I would like to add that the dark time is story time. That's what long nights are for. It is the season of the bard.
I will be back with more stories soon!
Maeve
Wow, I love this Elizabeth. Thank you!
well well…this is an interesting time to ponder this for me – we in the southern hemisphere are coming up to our longest day- and due to the light at present we have 6 minutes outside before (unprotected) we get sunburned (we have a burn time index announced with the weather for each city)
i have also just come back from a homebirth group- discussing how birth is the penultimate experience of walking the line between life and death – and birthing women instinctively seek the dark (not that they get much of a chance for that in a hospital but lets not go there now!)… i also reflect that i have always had a darkness inside of me which i spent the first half of my life running from and now which i find i am making friends with… Jung said without a shadow one has no weight… and i agree…

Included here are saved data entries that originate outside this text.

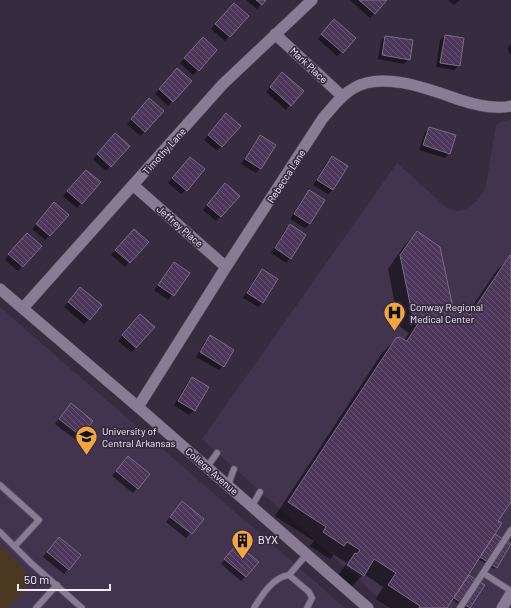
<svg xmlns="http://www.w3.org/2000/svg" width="511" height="608" font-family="Barlow,sans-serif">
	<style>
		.built { fill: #42334e }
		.pitch { fill: #4b3821 }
		.shadow { fill: #0007 }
		.building { fill: url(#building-back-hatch); stroke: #796c84 }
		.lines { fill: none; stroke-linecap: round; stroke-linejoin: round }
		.service-casing { stroke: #514759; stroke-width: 8 }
		.minor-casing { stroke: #514759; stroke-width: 12 }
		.tertiary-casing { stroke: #514759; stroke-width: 12 }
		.service { stroke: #887b93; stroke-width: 6 }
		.minor { stroke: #887b93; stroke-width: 11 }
		.tertiary { stroke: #887b93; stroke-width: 11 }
		.labels { text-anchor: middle; stroke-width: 3.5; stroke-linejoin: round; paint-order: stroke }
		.street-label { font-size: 10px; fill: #f3ebf9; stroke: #372b40 }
		.poi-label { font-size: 10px; fill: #f3ebf9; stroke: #372b40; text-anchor: start }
	</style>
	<defs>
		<pattern id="building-back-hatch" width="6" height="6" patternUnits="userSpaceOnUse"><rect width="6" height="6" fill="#4c375b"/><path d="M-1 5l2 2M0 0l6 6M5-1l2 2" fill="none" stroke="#665473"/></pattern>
	</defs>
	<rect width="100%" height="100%" fill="#372b40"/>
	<!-- built -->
	<path class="built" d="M511,119V608H390L202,439L397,163L447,208L457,211L467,209L477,200L485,190L496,126L499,123Z
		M0,307L345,608H0Z"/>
	<!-- pitch -->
	<path class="pitch" d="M0,545L34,580L8,608H0Z"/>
	<!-- shadow -->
	<path class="shadow" d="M246,0H265L257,9Z
		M350,0H386L370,18Z
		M448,0H460L454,5Z
		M229,9L247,16L225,41L211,29Z
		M330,25L342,52L337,56L318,39Z
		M445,36L459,65L454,70L436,67L440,40Z
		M386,37L409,59L404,64L378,59L381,41Z
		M198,43V70L193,75L180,63Z
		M511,44V56L507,48Z
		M173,74L172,101L168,106L155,94Z
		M278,78L290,105L286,110L266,92Z
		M145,104V131L140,136L127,124Z
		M222,119L240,126L217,151L204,140Z
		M429,128L449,153L445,158L419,150L425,132Z
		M260,136V168L256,173L241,164L255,141Z
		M111,139V166L106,171L93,159Z
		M332,157L333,190L328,194L313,185L327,162Z
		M186,162V190L181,194L168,183Z
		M81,176V203L77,208L63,196Z
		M221,189L239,196L216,221L203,210Z
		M309,191L310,224L305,228L290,219L305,196Z
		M50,208L68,215L45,240L32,229Z
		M290,226V258L286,263L271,253L285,230Z
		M417,232L452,310L467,314L497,270L511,257V500L497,521L494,534L496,567L494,569L478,559L465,580L469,576L484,586L469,608H465L451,599L446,608H390L376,599L383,587L364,574L350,588L335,579L347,563L334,555L330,559L310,546L314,541L275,516L382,353L396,339L404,341L409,333L399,326L388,269L404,246Z
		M129,235V262L125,267L111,255Z
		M22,239L40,246L18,271L5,260Z
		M174,264L188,274L168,300L154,290Z
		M262,270V303L258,307L243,298L257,275Z
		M80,288L89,319L84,324L64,307Z
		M136,320V348L131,352L118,341Z
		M210,337L223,366L219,370L196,357L205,341Z
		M192,378L194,410L189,415L174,405L188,382Z
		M66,409L92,421L76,440L55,424Z
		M124,462L137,488L133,493L112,476Z
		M178,507L203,519L186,538L166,522Z
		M55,543L68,569L64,574L43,557Z
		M232,550L246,576L241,581L221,564Z"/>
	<!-- building -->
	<path class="building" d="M256,0H266L262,5Z
		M359,0H387L375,14Z
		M234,3L249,16L230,37L215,24Z
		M334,19L356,38L343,53L321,34Z
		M445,35L464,38L460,66L440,63Z
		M385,36L413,40L410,60L382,55Z
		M203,37L217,50L199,71L184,58Z
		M177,68L192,81L173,102L159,89Z
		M282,72L304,91L291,106L270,87Z
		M149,98L164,111L145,132L131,119Z
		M226,113L241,126L222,147L208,135Z
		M429,127L456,135L450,154L423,145Z
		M115,133L130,146L111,167L97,154Z
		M260,135L276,145L261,169L245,159Z
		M332,156L348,166L333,190L317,180Z
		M190,157L205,169L187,191L172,178Z
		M86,170L101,182L82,204L67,191Z
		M225,183L240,196L221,217L207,205Z
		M309,190L325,200L310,224L294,214Z
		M54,202L69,215L50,236L36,224Z
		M290,224L306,235L291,259L275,248Z
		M134,229L149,242L130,263L115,250Z
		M417,231L440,247L453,308L458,307L470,315L510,255L511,256V502L498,521L502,523L495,534L447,608H419L420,606L388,585L396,573L374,559L364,576L347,565L355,553L357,554L360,550L347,542L344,546L323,532L326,527L288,502L396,338L399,337L407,341L421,319L412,313L400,255Z
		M27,233L42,246L23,267L8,254Z
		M174,262L190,273L174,296L158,285Z
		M262,269L278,279L263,303L247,293Z
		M80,287L102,305L90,320L68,302Z
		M140,314L155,327L136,348L122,335Z
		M210,335L234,350L224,367L200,352Z
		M192,377L209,387L195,411L178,401Z
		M71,403L93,421L81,436L59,419Z
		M128,456L150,474L138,489L116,471Z
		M182,501L204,519L192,534L170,517Z
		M495,534L511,544L497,568L480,557Z
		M59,537L81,555L69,570L47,552Z
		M237,544L259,562L246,577L224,559Z
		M469,575L485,585L470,608L454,598Z"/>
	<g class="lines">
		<defs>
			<path id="service" d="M207,467L217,453
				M0,485L39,520L15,546
				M228,485L234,469
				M252,506L260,492
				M511,530L483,573L511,591
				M0,532L31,563L82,608
				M289,575L307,554
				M36,608L57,585
				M254,608C262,595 273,577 289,575L309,592L312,598L307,608
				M460,608L483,573"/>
			<path id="minor" d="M275,34L342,96
				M133,185L226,267
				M23,308L223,84L312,0
				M138,407L226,267L323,118C333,107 341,95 354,88C382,71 429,89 457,99C472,104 495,110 511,106
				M502,608L511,593"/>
			<path id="tertiary" d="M0,289L138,407L368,608"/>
		</defs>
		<!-- service casing -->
		<use href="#service" class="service-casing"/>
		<!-- minor casing -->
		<use href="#minor" class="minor-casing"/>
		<!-- tertiary casing -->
		<use href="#tertiary" class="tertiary-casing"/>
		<!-- service -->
		<use href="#service" class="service"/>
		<!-- minor -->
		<use href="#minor" class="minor"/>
		<!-- tertiary -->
		<use href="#tertiary" class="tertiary"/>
	</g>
	<!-- icons -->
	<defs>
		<symbol id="hospital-pin" viewBox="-11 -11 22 30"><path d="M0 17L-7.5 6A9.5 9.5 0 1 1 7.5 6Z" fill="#f1a640" stroke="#372b40"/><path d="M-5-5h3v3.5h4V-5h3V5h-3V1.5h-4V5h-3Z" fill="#111"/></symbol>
		<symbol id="university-pin" viewBox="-11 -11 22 30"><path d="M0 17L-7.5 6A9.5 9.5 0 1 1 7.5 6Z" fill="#f1a640" stroke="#372b40"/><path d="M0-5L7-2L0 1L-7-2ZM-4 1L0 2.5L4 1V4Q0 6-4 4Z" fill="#111"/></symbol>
		<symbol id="building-pin" viewBox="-11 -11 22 30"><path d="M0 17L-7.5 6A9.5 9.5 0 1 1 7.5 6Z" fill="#f1a640" stroke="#372b40"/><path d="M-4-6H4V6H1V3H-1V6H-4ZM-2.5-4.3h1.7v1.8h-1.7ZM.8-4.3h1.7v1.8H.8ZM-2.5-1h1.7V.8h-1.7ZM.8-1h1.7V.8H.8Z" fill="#111"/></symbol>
	</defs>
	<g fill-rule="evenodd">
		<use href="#hospital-pin" x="382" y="300" width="25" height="34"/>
		<use href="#university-pin" x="74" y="424" width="25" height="34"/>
		<use href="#building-pin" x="230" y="528" width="25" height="34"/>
	</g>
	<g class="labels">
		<!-- street labels -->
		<g class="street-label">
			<text transform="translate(309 65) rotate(43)" y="4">Mark Place</text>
			<text transform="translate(164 151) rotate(-48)" y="4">Timothy Lane</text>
			<text transform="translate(286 176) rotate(-57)" y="4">Rebecca Lane</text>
			<text transform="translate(180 226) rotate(41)" y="4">Jeffrey Place</text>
			<text transform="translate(212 471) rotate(41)" y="4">College Avenue</text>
		</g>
		<!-- poi labels -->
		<g class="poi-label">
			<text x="410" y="311">Conway Regional<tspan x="410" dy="12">Medical Center</tspan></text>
			<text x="102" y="435">University of<tspan x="102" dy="12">Central Arkansas</tspan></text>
			<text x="258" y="544">ΒΥΧ</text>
		</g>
	</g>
	<!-- scale -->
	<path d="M18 584v6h92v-6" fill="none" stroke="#f3ebf9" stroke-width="2"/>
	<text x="24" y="584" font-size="12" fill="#f3ebf9" stroke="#372b40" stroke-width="3" paint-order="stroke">50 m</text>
</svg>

great blog – thankyou Elizabeth!
When a dark is so alone
know darkness as a mirror
lean the falling onto the oars,
pull into the wave's center
and seal into sufficiency
Once again, Elizabeth, what you've written mirrors some of my own favorite thoughts. I was up in the middle of the night the other night. Through bare branches I could see the stars, so sharply bright they looked violent — Orion dragging Sirius along the horizon, as if into a high wind — Taurus charging straight for us. Thrillingly frightening! There would be no dark, nor light, if each did not love the other. We need to learn to love it all. Thank you, and Good Yule — Imogen
Thank you for your beautiful, thoughtful comments. I love how you see the sky, Imogen, how alive it is to you and how you evoke it for us. A, your poem blew me away. I would love to read more. Faerian, I love the news from you and from New Zealand and how we are holding the light and dark in our opposite places. Seeker, it is always wonderful to know you are there and reading. Thank you all!
I'd like to add a practical point: if we honor the dark more, and turn off the lights, we contribute less to global warming/climate change. That's a good thing.
I'd also like to put in a plug for reducing light pollution, which makes it so difficult to see the stars. Think of our ancestors in the forests and plains at night: think of what they saw when they looked skyward. No wonder they were awed! We should be, too, but with all the lights we puny humans make to banish darkness, that awe–or reverence for the universe–is diminished, if not lost.
Great blog!
Splendid blog, and a timely reminder of the nourishing power of Dark. Thank you, dear Elizabeth!
So thankful to come across your beautiful rich writing. Recently, Maeve signaled to me to pick her up off of a library shelf, and I have been savoring every word of her journey for some time now, finding it somehow connected to my own–one of those beautiful syncronicities… Thank you–and now this beautiful blog!? Thank you for your courage to honor your creative self, and for your stamp of authenticity. Such a powerful post.